Thomas Lynch, a funeral director and author of the forthcoming book Whence and Whither: On Lives and Living, a text about what comes after death, said he wasn’t surprised to learn about Washington state’s recomposition efforts.

“Everyone wants to be really useful in their demise. It has not so much to do with the method of disposition, but the participation in it.”

– Thomas Lynch, a funeral director and author of the forthcoming book Whence and Whither: On Lives and Living.

“Everyone wants to be really useful in their demise,” he said. “It has not so much to do with the method of disposition, but the participation in it.”

Seeing those wishes through can be healing for those left behind, he said.

“There’s this proper, useful energy created when the living are responsible to the dead for getting the dead to where they need to go,” said Lynch, who has been a funeral director in Michigan since the 1970s.

He said most people choose cremation in his state. Families are invited to see the process, but most decline. Out of sight, out of mind is how today’s culture deals with death, he explained.

He wants that to change.

“I think probably the culture is moving in the direction of paying to have it done rather than picking up their end of the shovel, or fire, or in this case a compost heap,” he said. “So I think this [recomposition] will be another sort of flash in the pan until people figure out a way to deal with their dead as a way of dealing with death.”

Lynch added that younger generations, who may grow their own food, for example, would likely be most interested in recomposition.

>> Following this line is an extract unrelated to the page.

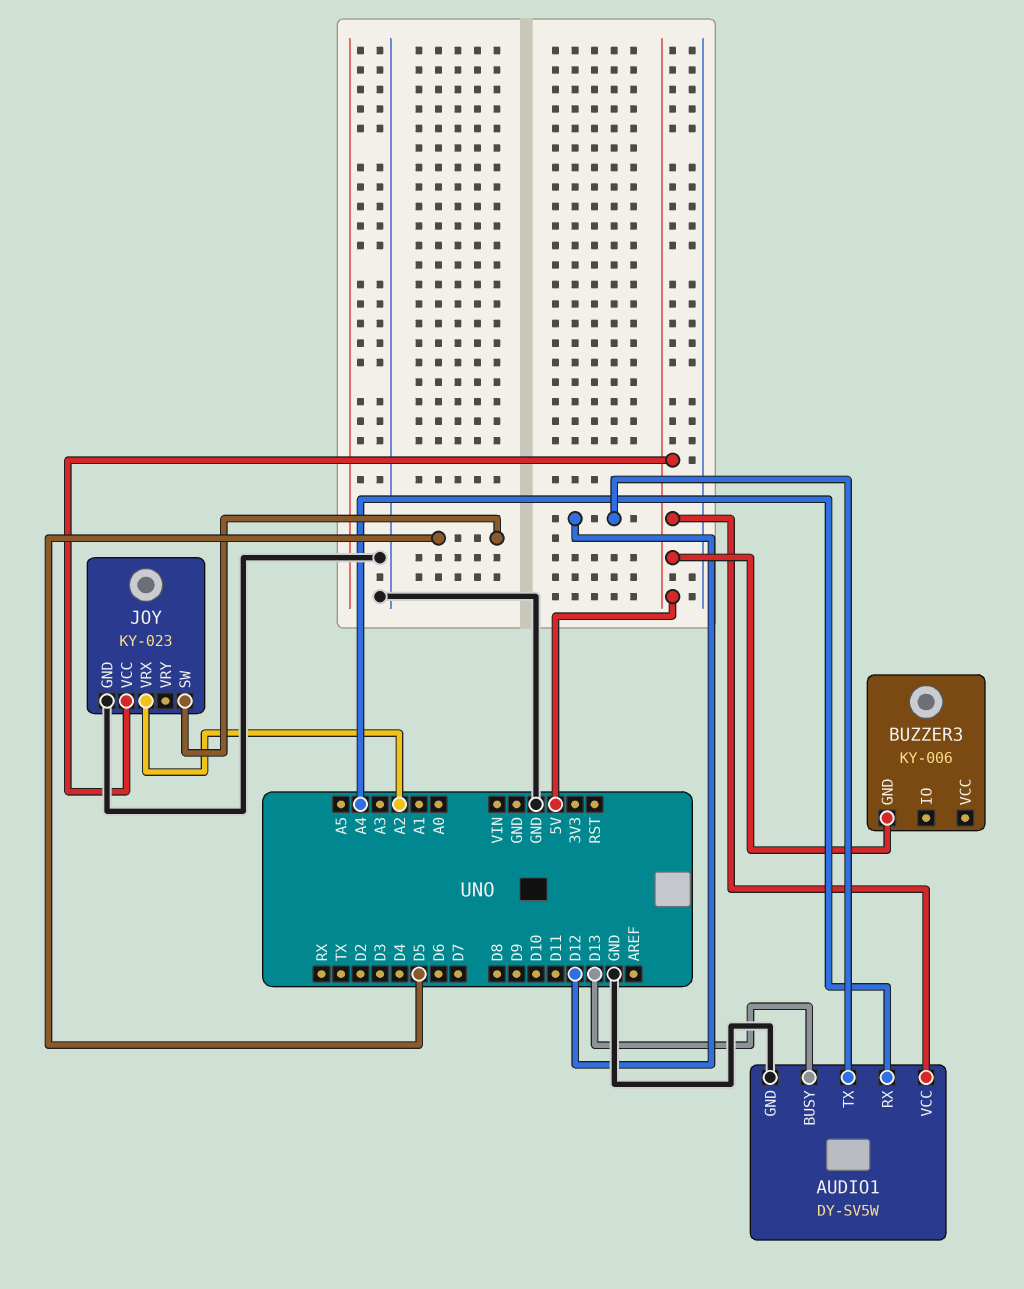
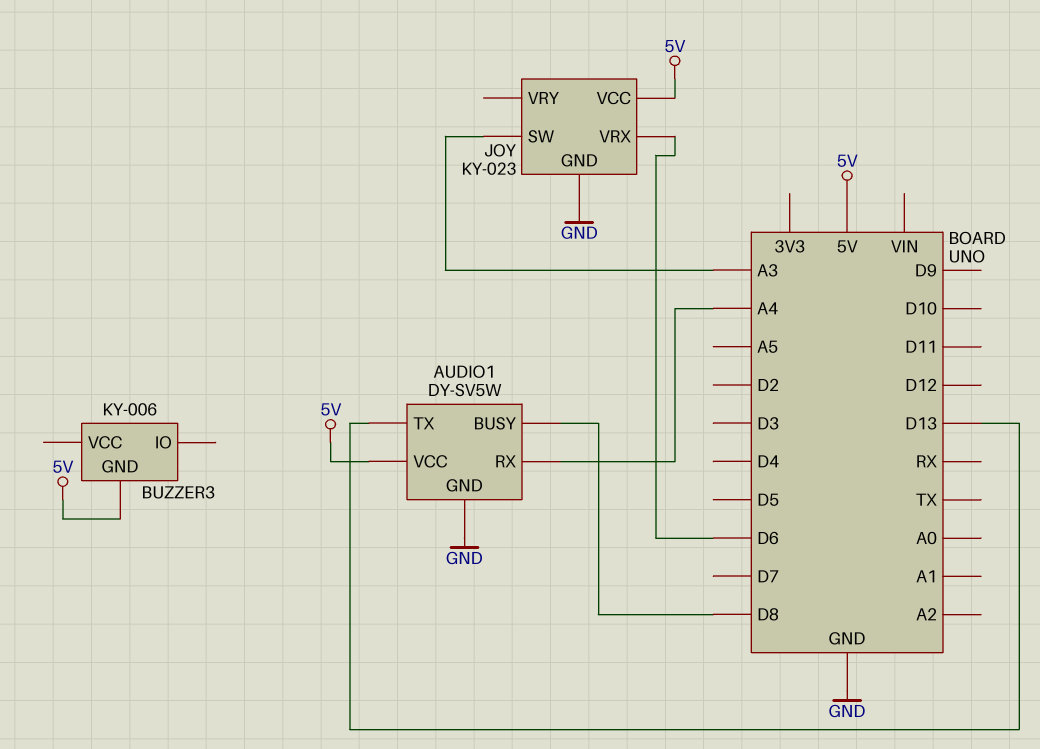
AUDIO1 pin BUSY: D13 -> D8
AUDIO1 pin TX: D12 -> D13
JOY pin SW: D5 -> A3
JOY pin VRX: A2 -> D6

The Washington State Legislature is also looking to allow alkaline hydrolysis, which is a chemical process that dissolves the body using a liquid solution, leaving behind bones that can be ground into ash and using less energy than cremation. It’s currently legal in 16 states.

Pedersen noted that these changes wouldn’t eliminate the option for burial or cremation but would instead allow additional choices.

Having those choices is important, he said, since we all have to deal with what happens to our bodies in the end.

“Every one of us is going to have to face death eventually,” he said.